Esta hipótese — que Pepe Escobar toma o cuidado de tratar no condicional: “poderiam” — mistura alhos com bugalhos. E na prática pode conduzir (como fica claro na ação do agente provocador) a alimentar desconfianças no conteúdo do Morogate, em nome de um debate sobre quem seria a fonte e sobre quais seriam seus interesses mais ou menos ocultos.

O que é fato?

Fato: as forças armadas estão numa operação de criminalização da esquerda. E todo “argumento” lhes é útil.

Fato: o clã é cavernícola. E há sim diferenças entre alguns setores da cúpula militar e Bolsonaro.

Mas não é fato que esteja em curso, neste momento, um “golpe silencioso” contra Bolsonaro. O que “poderia” estar em curso é um golpe “nada silencioso” de Bolsonaro em aliança com os militares.
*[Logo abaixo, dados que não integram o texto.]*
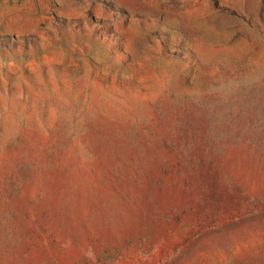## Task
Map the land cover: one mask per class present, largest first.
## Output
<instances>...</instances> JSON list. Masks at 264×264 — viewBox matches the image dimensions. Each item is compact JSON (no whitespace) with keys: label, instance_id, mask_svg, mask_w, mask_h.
Instances as JSON below:
<instances>
[{"label":"rangeland","instance_id":"obj_1","mask_svg":"<svg viewBox=\"0 0 264 264\" xmlns=\"http://www.w3.org/2000/svg\"><path fill=\"white\" fill-rule=\"evenodd\" d=\"M0 264H264V0H0Z\"/></svg>","mask_w":264,"mask_h":264}]
</instances>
Em sendo assim, é fundamental desmoralizar, desgastar e enfraquecer o governo. 

Objetivamente, seja qual for a fonte, e sem ingenuidade nem terceirizar tarefas para o Intercept (e seus novos e velhos parceiros), o Morogate contribui, ao menos para quem defende a palavra-de-ordem “nem Bolsonaro, nem Mourão, nem centrão, nem conciliação: Lula livre e eleições livres”.
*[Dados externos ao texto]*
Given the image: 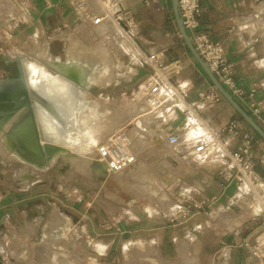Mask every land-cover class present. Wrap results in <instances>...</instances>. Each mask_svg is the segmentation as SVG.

De resto, as análises de Pepe Escobar são sempre ótimas de ler!









4 comentários:

  1. O trágico nesta história toda é que a grande vítima de toda essa história é o Lula. Lembrando que toda essa turma do PT jurídico não seria nem síndico de prédio se não fosse o Lula. Me decepciona muito como filiado ao PT ver que suas lideranças nada fazem em favor do Lula. Acho que se capitularam com o golpe. É esquerdinha de merda que está entregando tudo para salvar seus pescoços.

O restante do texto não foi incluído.